#### TASK ITEM:
Edit the CNC probing text from "The last variable" through "you use it.", changing "slitting saw" to "fly cutter", and give that stretch back.

So if you've read anything I've previously written, you know I bounce around a lot. Today we're going to cover my latest CNC related obsessive disorder, probing. With any Cartesian device it is really important to know where you are, and with some of them it is also important to know where the thing you are working on is. A simple X & Y laser engraver usually projects an
origin spot to help you align your work object, and will often trace out the boundaries of the design you are burning. Another example is an extrusion type of 3D printer which needs to really accurately know where the bed is. Most beginners get sick of re-leveling the nozzle with a piece of paper time and time again. Fortunately the better 3D printers typically have some form of mechanical or inductive probe that will automatically measure the bed surface before starting the print, helping it maintain an even and properly applied first layer which is critical for bed adhesion. Failure to get that layer to stick or to have uneven extrusion thickness will result in a poor quality or ruined print.
With a CNC, Ideally you need to keep track of more things than you would expect. Obviously the machine needs to know where it is in 3 dimensional space. This is typically done by using limit switches and a homing command to make all the axis move to their
home position, then resetting the machine coordinates to zero. But with a CNC you also need to know the exact location of the raw material you are going to work on. Depending on the material, and how you have it mounted, this can be harder to locate than you might imagine. Unlike an additive printer, we are not just creating the object out of thin air, we have to know exactly where the material we are going to machine is located. And we often have stock that is of the exact final dimensions and we need to make small modifications to it, drilling precisely located holes or slotting it. The machine may know where it is, but getting the workpiece location wrong and it is game over. That's not even counting for the workholding, the expensive vises and clamps that you might destroy due to these errors.
The last variable is the tooling, the end mill or drill or slitting saw. Even though the machine knows where it is when it homes, it doesn't actually know where the edge of tool itself is in relation to the Z axis. This is because we are always changing tools and it is nearly impossible to get every tool to be chucked in the same exact location, with the same exact length protruding from the spindle. They are going to be all different lengths, and even the same tool will be mounted differently every time you use it.

#### RECORDED DATA:
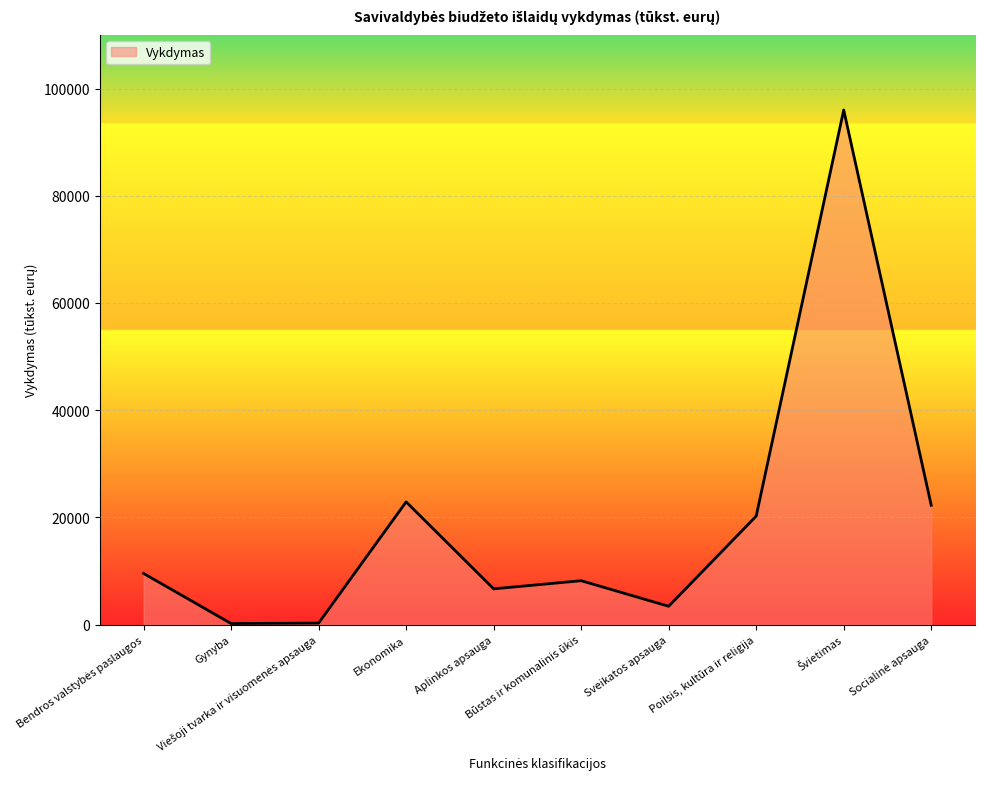

What is the greatest value displayed?

95989.2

#### FINISHED EXERCISE:
The last variable is the tooling, the end mill or drill or fly cutter. Even though the machine knows where it is when it homes, it doesn't actually know where the edge of tool itself is in relation to the Z axis. This is because we are always changing tools and it is nearly impossible to get every tool to be chucked in the same exact location, with the same exact length protruding from the spindle. They are going to be all different lengths, and even the same tool will be mounted differently every time you use it.